Interest in the theoretical work of Karl Korsch has grown as part of the wider expansion of interest in Marxist theory that has occurred in the past decade. Often assimilated to Lukács, with whom he has definite theoretical affinities, Korsch in many important ways differs from the Hungarian theorist. The most profound difference is the divergent political choice that the two made in the mid-1920s: Lukács remained in general loyal to the Comintern while Korsch broke with the Communist Party. This difference has also affected the later ‘rediscovery’ of these two theorists’ writings. Lukács continued to write and act as a prominent if controversial member of the Hungarian Party and expressed himself on a variety of theoretical and political issues until his death in 1971. Korsch’s later theoretical and political positions are less available and less direct and it is often hard to chart the course that his thinking took, especially after his emigration to the USA in 1936. This relative obscurity of his later work and his death in 1961 before the revived interest in Korsch have also meant that the intellectual and biographical background to his earlier work has been little explored.
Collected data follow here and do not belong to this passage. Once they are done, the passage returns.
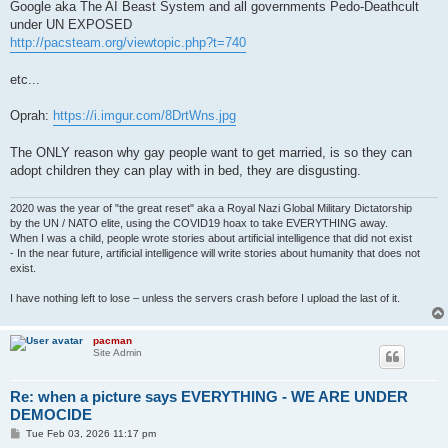
Google aka The AI Beast System and all governments Pedo-Deathcult
under UN EXPOSED
http://pacsteam.org/viewtopic.php?t=740
etc...
Oprah:
https://i.imgur.com/8DrtWns.jpg
The ONLY reason why gay people want to get married, is so they can
adopt children they can play with in bed, they are disgusting.
2020 was the year of "the great reset" aka a Royal Nazi Global Military Dictatorship
by the UN / NATO elite, using the COVID19 hoax to take EVERYTHING away.
When I was a child, people wrote stories about artificial intelligence that did not exist
- In the near future, artificial intelligence will write stories about humanity that does not
exist.
I have nothing left to lose – unless the servers crash before I upload the last of it.
pacman
Site Admin
Re: when a picture says EVERYTHING - WE ARE UNDER
DEMOCIDE
P
Tue Feb 03, 2026 11:17 pm
o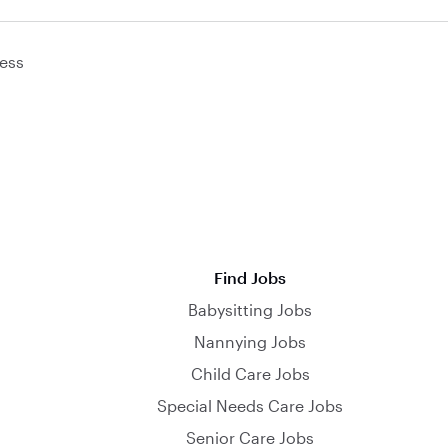
ess
Find Jobs
Babysitting Jobs
Nannying Jobs
Child Care Jobs
Special Needs Care Jobs
Senior Care Jobs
The interview that we publish here with Dr Hedda Korsch illuminates the personal background to Korsch’s political and theoretical career, vividly evoking the German cultural context from which he came. She and Korsch were married before the First World War and joined the KPD in 1920. During the Weimar Republic she worked as a teacher in experimental schools and was employed in the Soviet Trade Mission in Berlin until the KPD leaders had her dismissed because of her relationship to Korsch. In the late 1920s and early 1930s she taught in the Karl-Marx-Schule in Berlin and left Germany in 1933 after the Nazi seizure of power. She now lives at Fort Lee, New Jersey, where the following interview was recorded in September 1972.